* Records for processing *
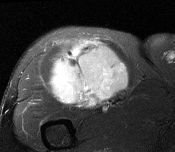
MRI of an extremity soft-tissue mass, one axial slice; slice 102 of 116 in the series (ordered by position); T2-weighted fat-saturated; MR volume resampled by the dataset authors to the PET/CT grid (not the native acquisition matrix); 3.27 mm slice thickness; 175 × 152 image matrix, field of view 171 × 148 mm. Male patient. From the clinical record (not read from this slice): histological type: pleiomorphic leiomyosarcoma; grade: intermediate; site of the primary tumour: right thigh.
Annotated regions visible in this slice (expert contour drawn on MRI and transferred to this co-registered scan by the dataset authors):
- gross tumour volume including surrounding oedema: bounding box <51,40,130,107> (left, top, right, bottom; pixels)
- gross tumour volume (mass): <51,40,130,107>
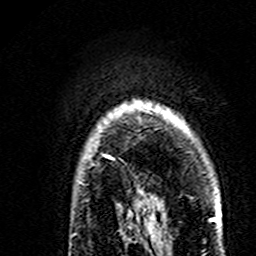
Breast MRI (dynamic contrast-enhanced), one axial slice; slice 128 of 160 in the series (ordered by position); cropped to one breast; dynamic contrast-enhanced series, time point 2 of 7 at this slice position (early post-contrast); 3 T; TE 4.6 ms, TR 7.4 ms; 256 × 256 image matrix, field of view 144 × 144 mm. Female patient.
Annotated regions visible in this slice (semi-automatic segmentation, software-assisted and operator-edited):
- enhancing-tissue mask used for the functional tumour volume (all voxels passing the contrast-enhancement thresholds inside the analysis volume; usually the tumour): bounding box <104,100,169,160> (left, top, right, bottom; pixels)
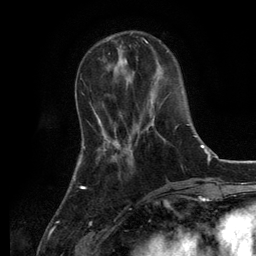
Breast MRI, one axial slice. Position 38 of 134 along the scan axis. Cropped to one breast. Dynamic contrast-enhanced series, time point 2 of 6 at this slice position (early post-contrast). 3 T. TE 2.8 ms, TR 7.3 ms. 256 × 256 image matrix, field of view 180 × 180 mm. Female patient.
Outlined on this slice (semi-automatically segmented with operator editing):
- enhancing-tissue mask used for the functional tumour volume (all voxels passing the contrast-enhancement thresholds inside the analysis volume; usually the tumour): bounding box (x1, y1, x2, y2) in pixels: (128, 105, 161, 162)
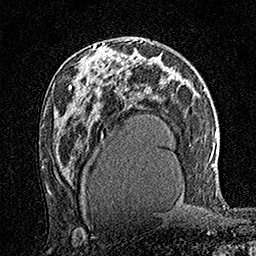
Breast MRI (dynamic contrast-enhanced), one axial slice. Slice 87 of 160 in the series (ordered by position). Cropped to one breast. Dynamic contrast-enhanced series, time point 2 of 7 at this slice position (early post-contrast). 1.5 T. TE 3.5 ms, TR 7.2 ms. 256 × 256 image matrix, field of view 165 × 165 mm. Female patient.
Outlined on this slice (semi-automatically segmented with operator editing):
- enhancing-tissue mask used for the functional tumour volume (all voxels passing the contrast-enhancement thresholds inside the analysis volume; usually the tumour): box from (x=77, y=45) to (x=111, y=79) px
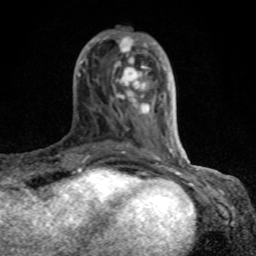
Breast MRI (dynamic contrast-enhanced), one axial slice; position 29 of 80 along the scan axis; cropped to one breast; dynamic contrast-enhanced series, time point 2 of 8 at this slice position (early post-contrast); 1.5 T; TE 4.2 ms, TR 7 ms; 2 mm slice thickness; 256 × 256 image matrix, field of view 155 × 155 mm. Female patient.
Annotated regions visible in this slice (semi-automatic segmentation, software-assisted and operator-edited):
- enhancing-tissue mask used for the functional tumour volume (all voxels passing the contrast-enhancement thresholds inside the analysis volume; usually the tumour): bounding box [x1, y1, x2, y2] px = [77, 36, 184, 167]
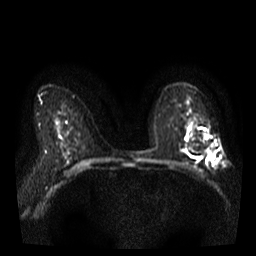
Breast MRI, one axial slice; position 22 of 38 along the scan axis; diffusion-weighted series; image 2 of 4 stored at this slice position (different b-values; order by instance number); 3 T; 5 mm slice thickness; 256 × 256 image matrix. Female patient.
Annotated regions visible in this slice (expert manual segmentation):
- tumour on diffusion-weighted imaging: box from (x=205, y=134) to (x=214, y=165) px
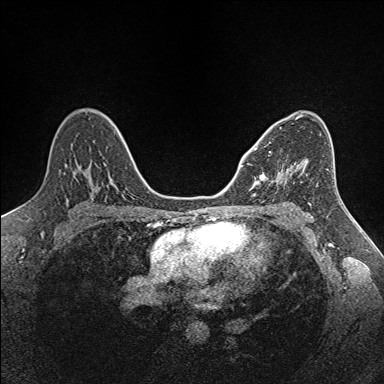
Breast MRI (dynamic contrast-enhanced), one axial slice. Position 91 of 160 along the scan axis. Dynamic contrast-enhanced series, time point 2 of 7 at this slice position (early post-contrast). 1.5 T. TE 1.6 ms, TR 5 ms. 1 mm slice thickness. 384 × 384 image matrix. Female patient.
Annotated regions visible in this slice (semi-automatically segmented with operator editing):
- enhancing-tissue mask used for the functional tumour volume (all voxels passing the contrast-enhancement thresholds inside the analysis volume; usually the tumour): box from (x=254, y=148) to (x=302, y=184) px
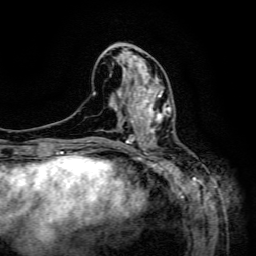
Breast MRI (dynamic contrast-enhanced), one axial slice; position 58 of 134 along the scan axis; cropped to one breast; dynamic contrast-enhanced series, time point 2 of 6 at this slice position (early post-contrast); 3 T; TE 4.8 ms, TR 9.1 ms; 256 × 256 image matrix, field of view 170 × 170 mm. Female patient.
Outlined on this slice (semi-automatically segmented with operator editing):
- enhancing-tissue mask used for the functional tumour volume (all voxels passing the contrast-enhancement thresholds inside the analysis volume; usually the tumour): bounding box <130,89,171,133> (left, top, right, bottom; pixels)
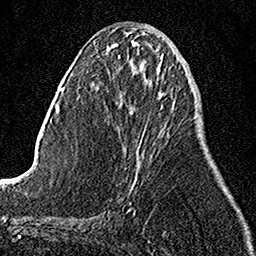
Breast MRI, one axial slice; slice 47 of 158 in the series (ordered by position); cropped to one breast; dynamic contrast-enhanced series, time point 2 of 7 at this slice position (early post-contrast); 1.5 T; TE 3.5 ms, TR 7.2 ms; 256 × 256 image matrix, field of view 160 × 160 mm. Female patient.
Structures marked on this image (semi-automatic segmentation, software-assisted and operator-edited):
- enhancing-tissue mask used for the functional tumour volume (all voxels passing the contrast-enhancement thresholds inside the analysis volume; usually the tumour): bounding box (x1, y1, x2, y2) in pixels: (134, 126, 147, 183)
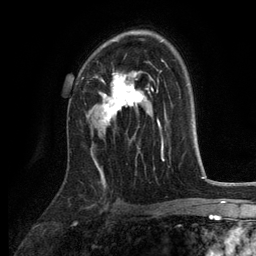
Breast MRI, one axial slice; slice 83 of 134 in the series (ordered by position); cropped to one breast; dynamic contrast-enhanced series, time point 2 of 6 at this slice position (early post-contrast); 3 T; TE 2.8 ms, TR 7.5 ms; 256 × 256 image matrix, field of view 175 × 175 mm. Female patient.
Outlined on this slice (semi-automatically segmented with operator editing):
- enhancing-tissue mask used for the functional tumour volume (all voxels passing the contrast-enhancement thresholds inside the analysis volume; usually the tumour): bounding box [x1, y1, x2, y2] px = [100, 73, 150, 126]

* Task brief *
If a line of the records above contains the word "left", count it; then give the total and nothing more.

* Response area *
3